WRITTEN TASK:
Convert the material, from its beginning through the line containing "vuelven fundamentales en", into a numbered list, one line per item. Omit blank lines and leave the pictures out.

MATERIAL FOR THIS EXERCISE:

--- START ---

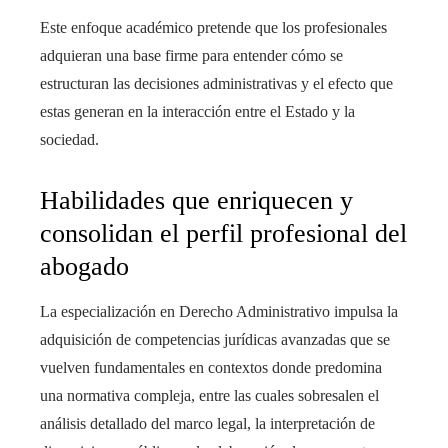
Este enfoque académico pretende que los profesionales
adquieran una base firme para entender cómo se
estructuran las decisiones administrativas y el efecto que
estas generan en la interacción entre el Estado y la
sociedad.
Habilidades que enriquecen y
consolidan el perfil profesional del
abogado
La especialización en Derecho Administrativo impulsa la
adquisición de competencias jurídicas avanzadas que se
vuelven fundamentales en contextos donde predomina
una normativa compleja, entre las cuales sobresalen el
análisis detallado del marco legal, la interpretación de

--- END ---

ANSWER FOR THIS EXERCISE:
1. Este enfoque académico pretende que los profesionales
2. adquieran una base firme para entender cómo se
3. estructuran las decisiones administrativas y el efecto que
4. estas generan en la interacción entre el Estado y la
5. sociedad.
6. Habilidades que enriquecen y
7. consolidan el perfil profesional del
8. abogado
9. La especialización en Derecho Administrativo impulsa la
10. adquisición de competencias jurídicas avanzadas que se
11. vuelven fundamentales en contextos donde predomina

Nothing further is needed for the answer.